Muitos artistas desenham tudo da mesma forma, mesmo que sejam objetos muito diferentes, tudo sob o mesmo prisma, sempre cativos de si próprios. A Sofia é o contrário disso - o que faz em investigação, em desenho, em jazz é perseguir o mesmo ideal, explorar sempre a mesma ideia, é certo, mas de formas muito diferentes. A ideia que a Sofia persegue e que a persegue é, a meu ver, a ideia de que tudo é instável, tudo é transitório, tudo é imponderável. Sejam as categorias do nosso pensamento, sejam os solos de jazz, sejam os traços e as linhas. A Sofia sabe que Pierre Menard (o autor inventado de Borges) é mesmo o verdadeiro autor de um D. Quixote moderno, porque o D. Quixote de Cervantes (mas também o de Menard) é hoje irredutível. E é isso que faz com que o universo de todos os D. Quixote possíveis em sucessivas eras seja belo e eterno.

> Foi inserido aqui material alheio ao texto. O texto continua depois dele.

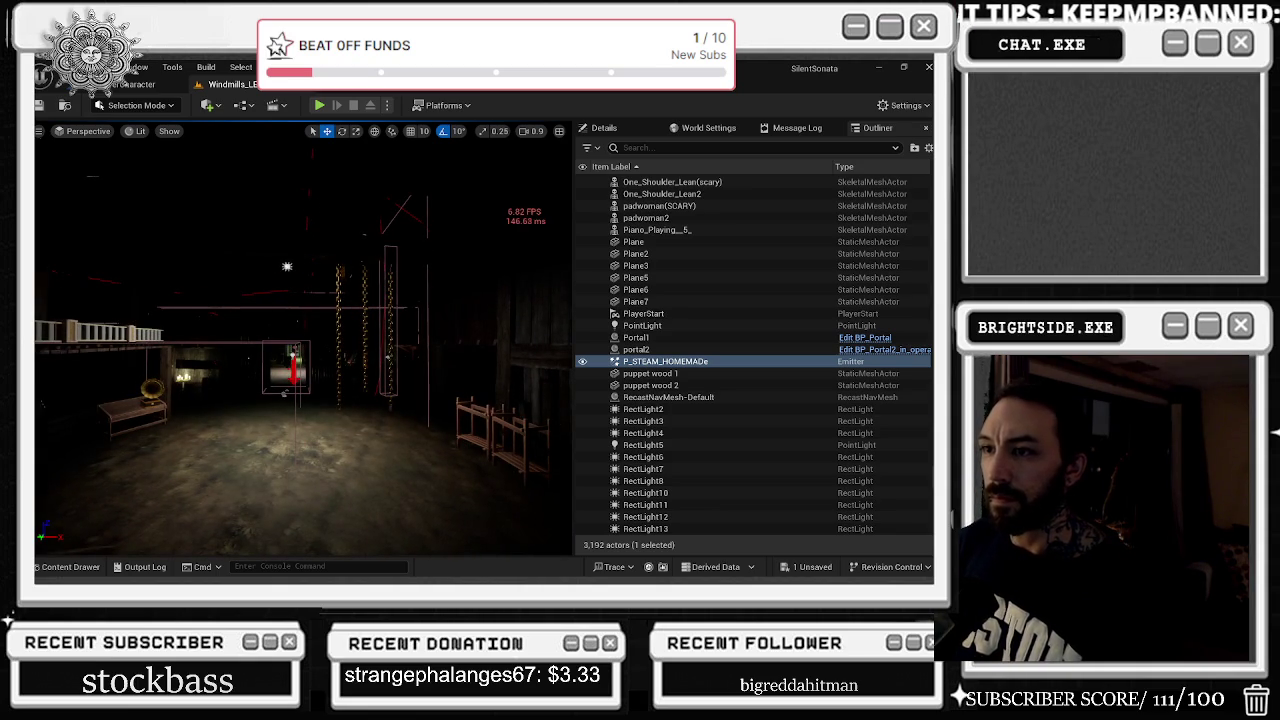
left_click(287, 266)
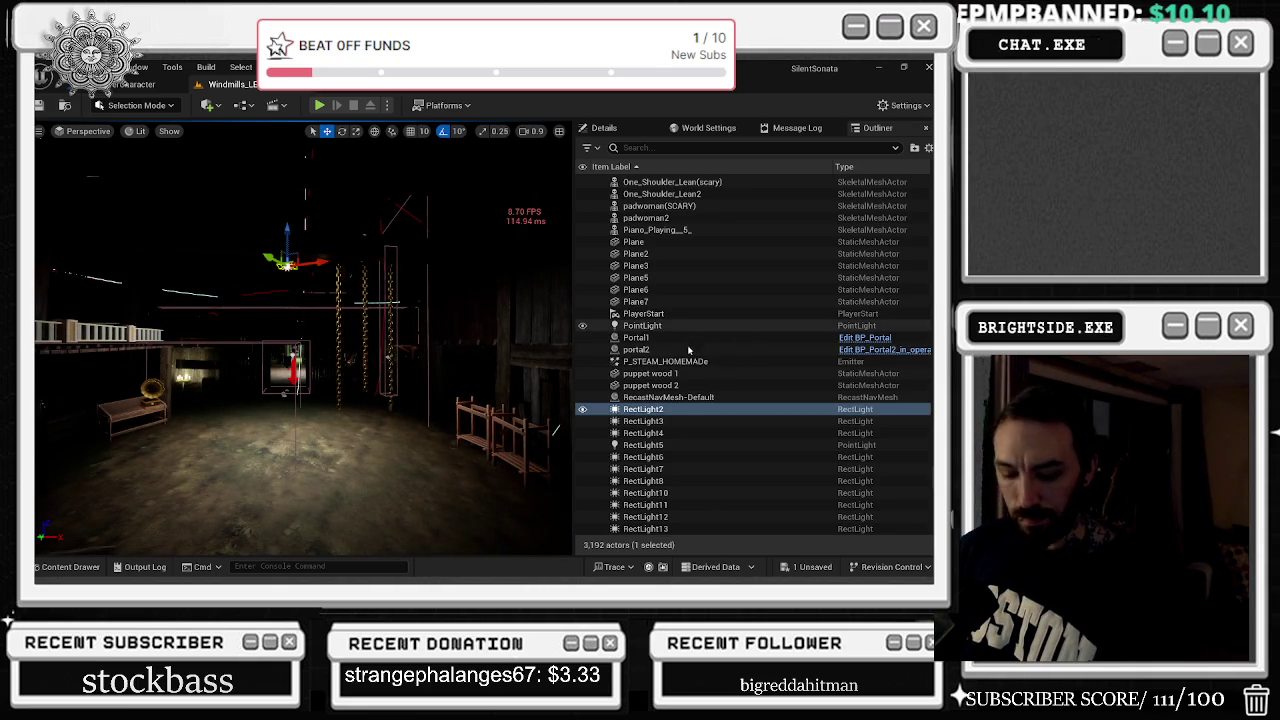
left_click(168, 131)
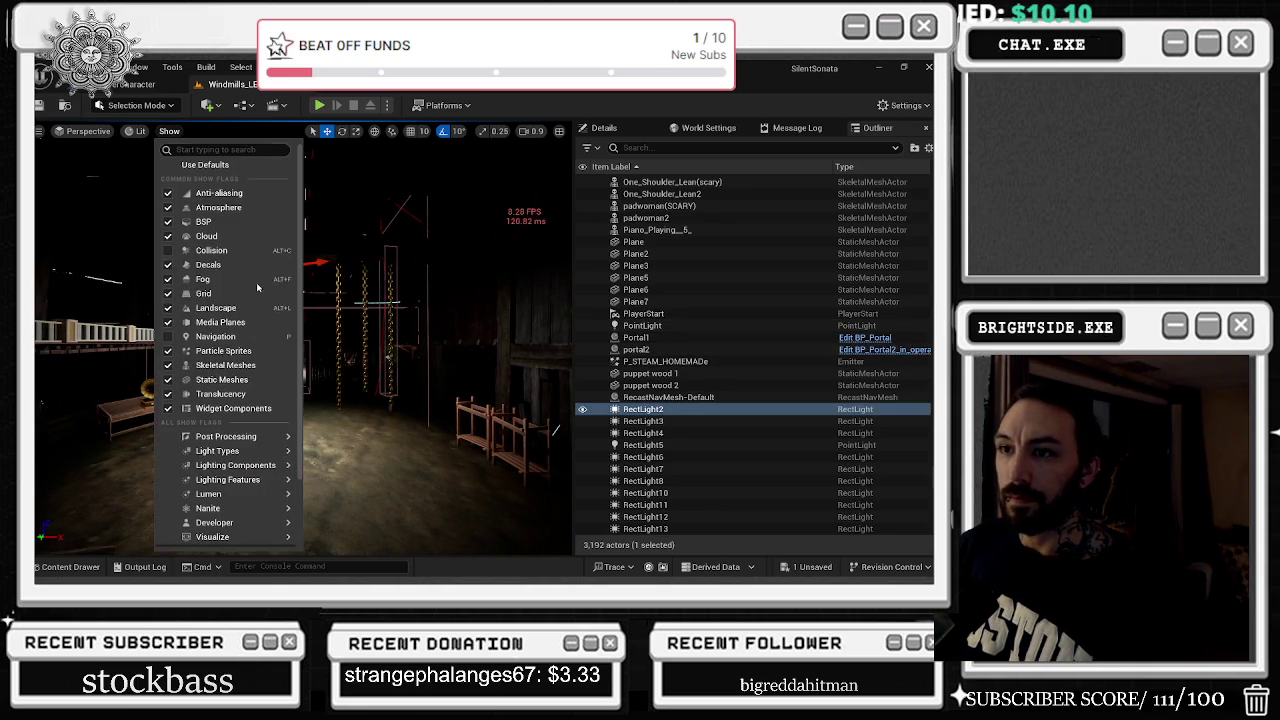
Switch the viewport to the Stationary Light Overlap view mode
left_click(140, 131)
left_click(140, 131)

Às vezes são escadas que se transformam em pura projeção geométrica. São degraus que se tornam em madeira crua, fortuitamente. São projecções geométricas em estado de sombra. São pontes que sobreviveram aos lugares que antes juntaram. São esboços de cidades que fervilham no abandono. São substâncias e entidades, primeiro em desequilíbrio, e depois, aceitando por fim a gravidade, caindo para sempre. São muito mais do que riscos num papel. São apenas riscos num papel.

   

Leonel Garcia-Marques, April, 2017

Lançamento do livro Melting Neighborhood, Livraria Tigre de Papel, April, 2017, Concepção e Edição Tiago Casanova e Sofia dos Santos. Produção XYZ Books.